Con le loro precise giustapposizioni di materiali cinematografici, che si susseguono nel tempo e nello spazio reali, i video-saggi, o i video-assemblaggi, del tipo appena descritto possono portarci a contatto con l'”inconscio ottico” (23) di alcune istanze particolari di intertestualità. Indubbiamente, come già ho accennato, uno degli elementi che quel montaggio di sequenze che è True Likeness può mostrare con più precisione che qualsiasi altra forma è l'inquietante vicinanza tra come sono disposti cinepresa e attori in un film e come lo sono nell'altro. Il montaggio video allora non si limita a riferirci questo: ce ne fa anche fare esperienza, in maniera potente, sensoriale, in parte grazie alla sua estetica di morphing di grande carica emozionale. A mio modo di vedere, gran parte delle scoperte rinvenute e articolate nel corso della mia ricerca stanno in questo. Il mio video non si limita ad illustrare la tesi di Peucker su L'occhio che uccide e Storie, o quello che io ho da aggiungervi: esso amplifica tutto questo, e fornisce altresì nuove prove fenomenologiche ed epistemologiche dei collegamenti tra un film e l'altro.

▶ Esercizio assegnato
Prosegui il brano sui video-saggi, riprendendo subito dopo la sua ultima frase. Il materiale che segue è a sé stante e non fa parte del brano.

▶ Dati forniti
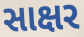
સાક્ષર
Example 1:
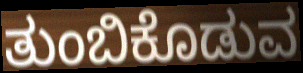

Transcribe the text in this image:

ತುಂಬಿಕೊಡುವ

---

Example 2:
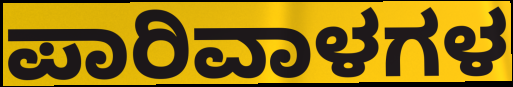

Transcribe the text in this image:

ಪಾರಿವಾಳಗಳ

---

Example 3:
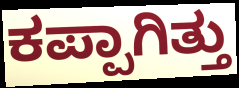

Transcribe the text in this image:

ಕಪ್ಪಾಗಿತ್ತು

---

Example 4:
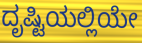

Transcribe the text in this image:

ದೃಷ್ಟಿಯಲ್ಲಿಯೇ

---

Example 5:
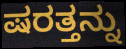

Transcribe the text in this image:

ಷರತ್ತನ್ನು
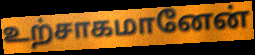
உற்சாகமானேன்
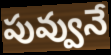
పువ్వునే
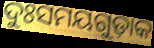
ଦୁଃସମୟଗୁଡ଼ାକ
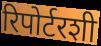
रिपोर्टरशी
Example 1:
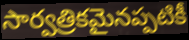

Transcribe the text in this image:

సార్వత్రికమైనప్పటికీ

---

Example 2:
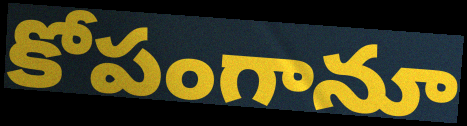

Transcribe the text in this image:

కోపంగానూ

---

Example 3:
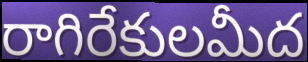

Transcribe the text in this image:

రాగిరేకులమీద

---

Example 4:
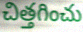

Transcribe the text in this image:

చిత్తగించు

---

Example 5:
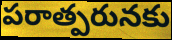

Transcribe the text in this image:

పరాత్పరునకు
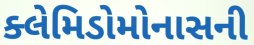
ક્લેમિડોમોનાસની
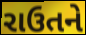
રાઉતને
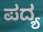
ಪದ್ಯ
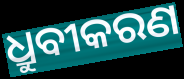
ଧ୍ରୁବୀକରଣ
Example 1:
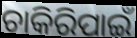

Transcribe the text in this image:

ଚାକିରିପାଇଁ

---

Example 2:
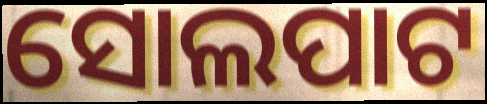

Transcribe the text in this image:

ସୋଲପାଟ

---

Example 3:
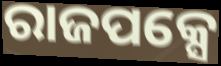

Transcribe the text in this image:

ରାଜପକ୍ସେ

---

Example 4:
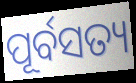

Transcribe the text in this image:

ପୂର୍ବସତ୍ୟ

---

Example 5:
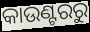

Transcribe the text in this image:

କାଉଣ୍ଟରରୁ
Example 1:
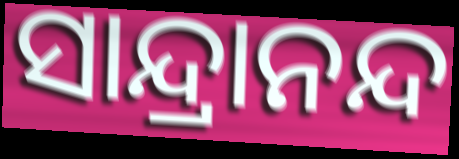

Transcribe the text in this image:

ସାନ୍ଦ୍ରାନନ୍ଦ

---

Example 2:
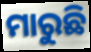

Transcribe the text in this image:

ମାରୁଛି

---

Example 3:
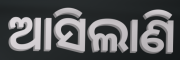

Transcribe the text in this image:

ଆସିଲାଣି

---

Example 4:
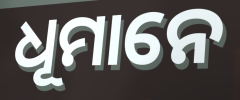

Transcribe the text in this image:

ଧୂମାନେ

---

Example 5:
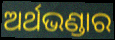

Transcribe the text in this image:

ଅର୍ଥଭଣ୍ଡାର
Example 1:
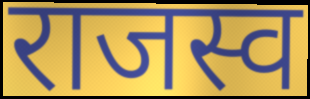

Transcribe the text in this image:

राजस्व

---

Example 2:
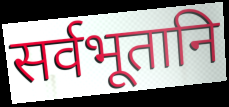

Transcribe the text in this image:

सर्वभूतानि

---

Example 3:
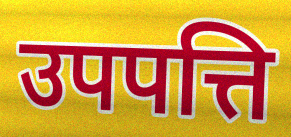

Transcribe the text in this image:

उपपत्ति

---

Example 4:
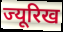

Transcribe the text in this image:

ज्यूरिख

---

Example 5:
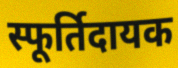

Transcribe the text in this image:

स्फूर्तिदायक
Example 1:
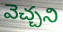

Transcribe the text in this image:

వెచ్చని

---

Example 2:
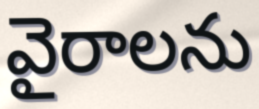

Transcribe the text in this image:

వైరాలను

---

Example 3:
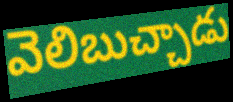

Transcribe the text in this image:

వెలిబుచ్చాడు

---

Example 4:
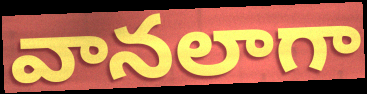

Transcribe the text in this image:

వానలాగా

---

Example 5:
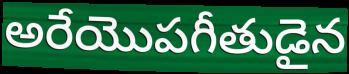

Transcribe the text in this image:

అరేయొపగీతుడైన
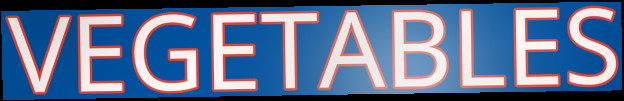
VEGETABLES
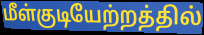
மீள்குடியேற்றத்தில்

▶ Risposta
Queste potenzialità, queste nuove scoperte che si possono raggiungere con le forme audiovisive di analisi del film, mi hanno portato a proseguire le mie esplorazioni videografiche dell'intertestualità. Dopo True Likeness, però, ho scelto di usare per il montaggio forme di simultaneità anziché di sequenzialità. Non che lo avessi deciso realmente in anticipo; è piuttosto qualcosa che è nato dalla curiosità di vedere che cosa può risultare possibile nell'analisi del film legata all'intertestualità impiegando gli schermi multipli e il picture-in-picture previsti nei programmi di montaggio non-lineare che stavo usando. Avevo però già fatto qualche ricerca sulle forme di split-screen nel cinema contemporaneo (24). E in alcuni altri miei lavori ho cominciato a riflettere anche su questa seconda forma di montaggio dal punto di vista del suo potenziale accademico e affettivo (25). 
 
Ecco qui sotto i quattro video di analisi del film comparativa a più schermi che ho fatto finora, insieme ad alcune note circa i loro propositi. Vi pregherei di vedere ognuno dei video prima di leggere il testo che gli corrisponde.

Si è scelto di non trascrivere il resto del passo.